**What the exercise asks**
Please restate word for word all lines from the one containing "hfov_deg: 6.1" to the final line of the entries, and include no pictures.
(Data section begins)
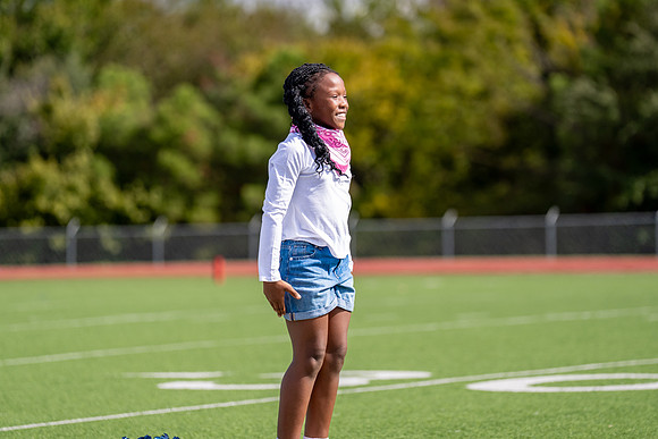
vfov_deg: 7.1
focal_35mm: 193
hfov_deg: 10.7
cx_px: 319
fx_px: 3522
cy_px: 177
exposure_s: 1/4000
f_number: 2.8
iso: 250
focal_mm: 156
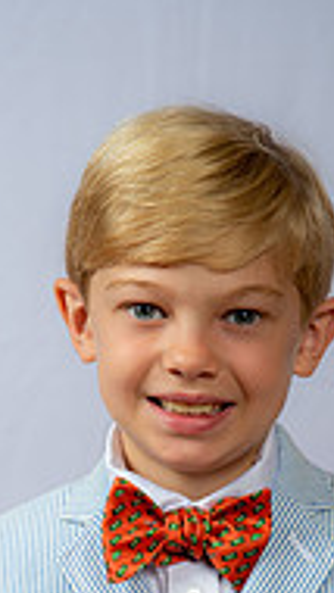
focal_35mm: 198
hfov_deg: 6.1
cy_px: 546
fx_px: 3115
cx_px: 204
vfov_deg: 10.8
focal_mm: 80
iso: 250
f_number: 6.3
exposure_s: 1/200
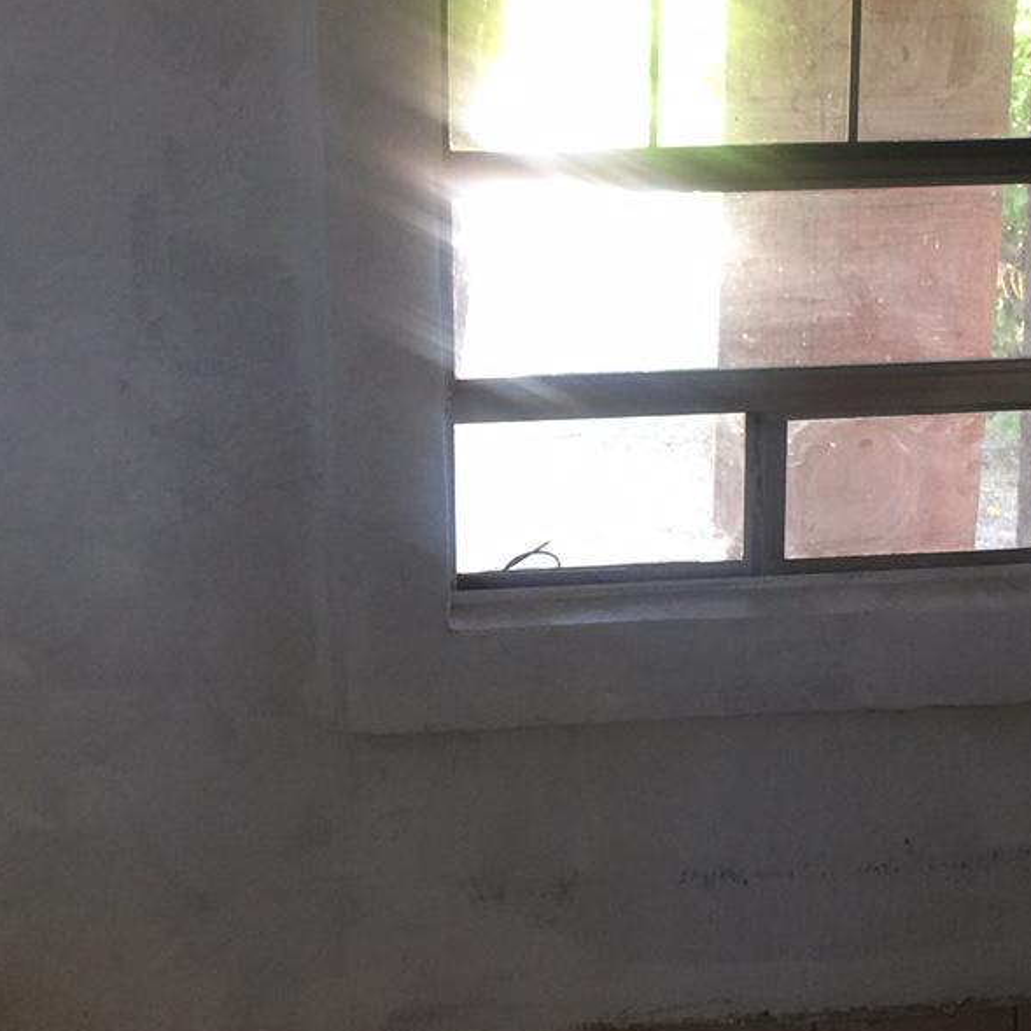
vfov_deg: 24.2
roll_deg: +0.1
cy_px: 364
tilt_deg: -12.1
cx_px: 497
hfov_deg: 24.3
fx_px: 2392
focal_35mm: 71
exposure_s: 1/33
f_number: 2.2
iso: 50
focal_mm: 4.15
(Data section ends)
**Your response**
hfov_deg: 6.1
cy_px: 546
fx_px: 3115
cx_px: 204
vfov_deg: 10.8
focal_mm: 80
iso: 250
f_number: 6.3
exposure_s: 1/200
vfov_deg: 24.2
roll_deg: +0.1
cy_px: 364
tilt_deg: -12.1
cx_px: 497
hfov_deg: 24.3
fx_px: 2392
focal_35mm: 71
exposure_s: 1/33
f_number: 2.2
iso: 50
focal_mm: 4.15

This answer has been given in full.